◆ AIM OF THE TASK
In the material below, find each line holding the string "farmers" and copy it.

________

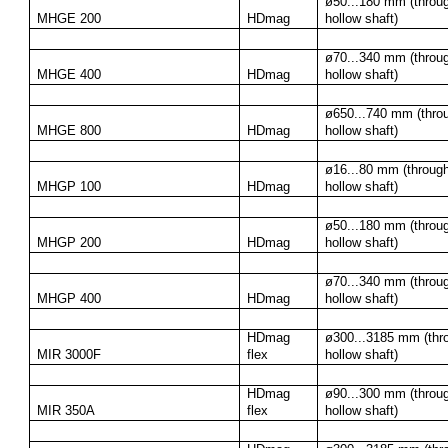
ø50...180 mm (throug
MHGE 200
HDmag
hollow shaft)
ø70...340 mm (throug
MHGE 400
HDmag
hollow shaft)
ø650...740 mm (throu
MHGE 800
HDmag
hollow shaft)
ø16...80 mm (through
MHGP 100
HDmag
hollow shaft)
ø50...180 mm (throug
MHGP 200
HDmag
hollow shaft)
ø70...340 mm (throug
MHGP 400
HDmag
hollow shaft)
HDmag 
ø300...3185 mm (thro
MIR 3000F
flex
hollow shaft)
HDmag 
ø90...300 mm (throug
MIR 350A
flex
hollow shaft)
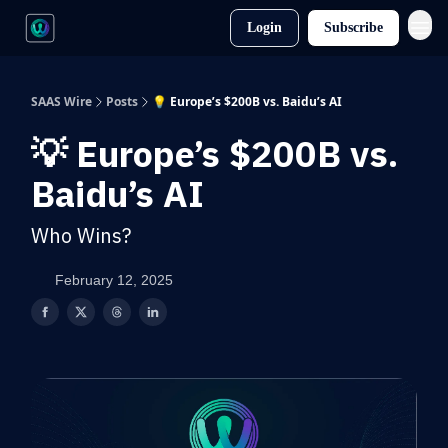
Login
Subscribe
SAAS Wire
Posts
💡 Europe’s $200B vs. Baidu’s AI
💡 Europe’s $200B vs.
Baidu’s AI
Who Wins?
February 12, 2025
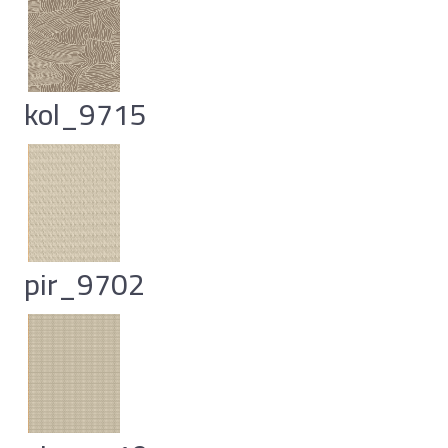
kol_9715
pir_9702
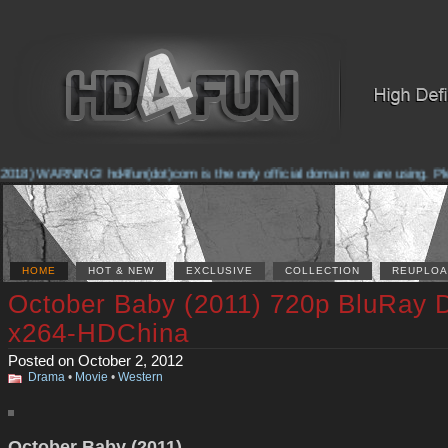
2018) WARNING! hd4fun(dot)com is the only official domain we are using. Pleas
HOME
HOT & NEW
EXCLUSIVE
COLLECTION
REUPLOA
October Baby (2011) 720p BluRay
x264-HDChina
Posted on October 2, 2012
Drama
•
Movie
•
Western
October Baby (2011)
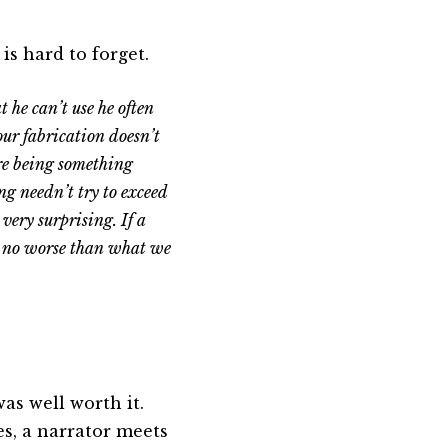
is hard to forget.
 he can’t use he often
your fabrication doesn’t
ere being something
ng needn’t try to exceed
 very surprising. If a
c, no worse than what we
was well worth it.
s, a narrator meets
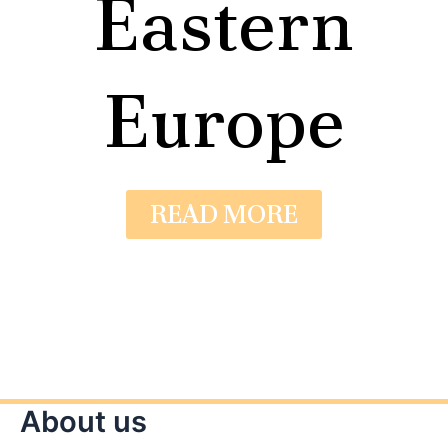
Eastern
Europe
READ MORE
About us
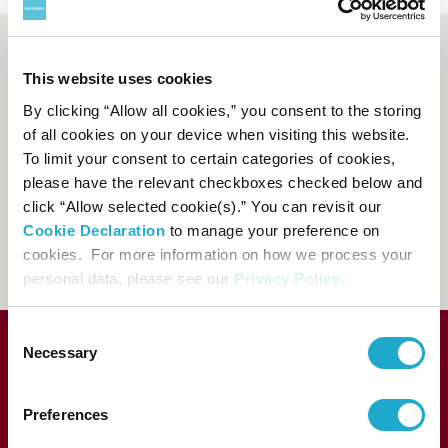
Booking and enquiry
This website uses cookies
By clicking “Allow all cookies,” you consent to the storing
Suntory Hall Ticket Center
of all cookies on your device when visiting this website.
0570-55-0017
[from Japan]
To limit your consent to certain categories of cookies,
please have the relevant checkboxes checked below and
81-(0)3-3584-4402
[from
click “Allow selected cookie(s).” You can revisit our
abroad]
Cookie Declaration
to manage your preference on
cookies. For more information on how we process your
FAQs
personal data, please see our
Privacy Policy
.
C
Necessary
o
n
s
Preferences
e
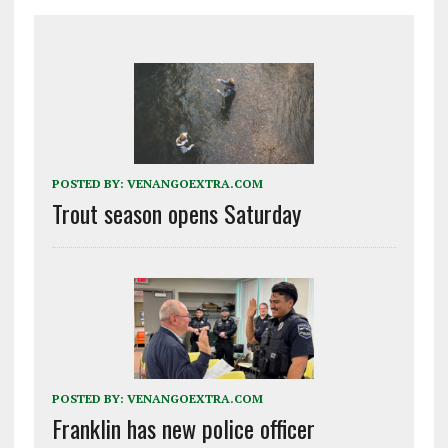
POSTED BY:
VENANGOEXTRA.COM
Trout season opens Saturday
POSTED BY:
VENANGOEXTRA.COM
Franklin has new police officer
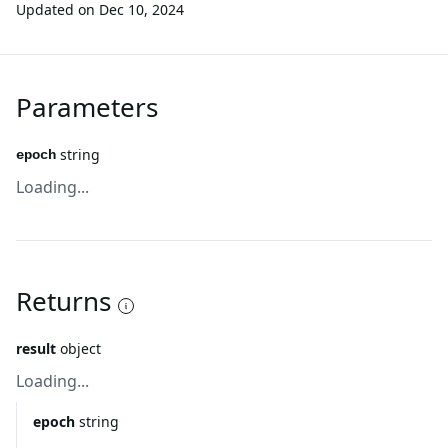
Updated on
Dec 10, 2024
Parameters
string
epoch
Loading...
Returns
result
object
Loading...
epoch
string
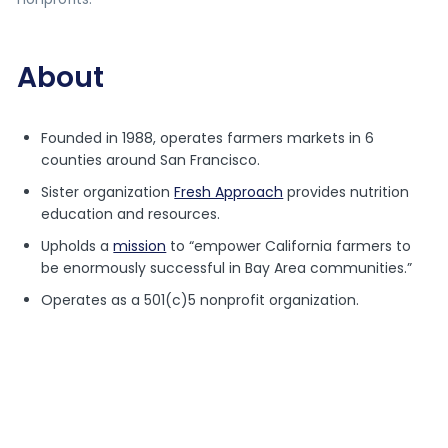
About
Founded in 1988, operates farmers markets in 6
counties around San Francisco.
Sister organization
Fresh Approach
provides nutrition
education and resources.
Upholds a
mission
to “empower California farmers to
be enormously successful in Bay Area communities.”
Operates as a 501(c)5 nonprofit organization.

________

◆ EXERCISE SOLUTION
Founded in 1988, operates farmers markets in 6
to “empower California farmers to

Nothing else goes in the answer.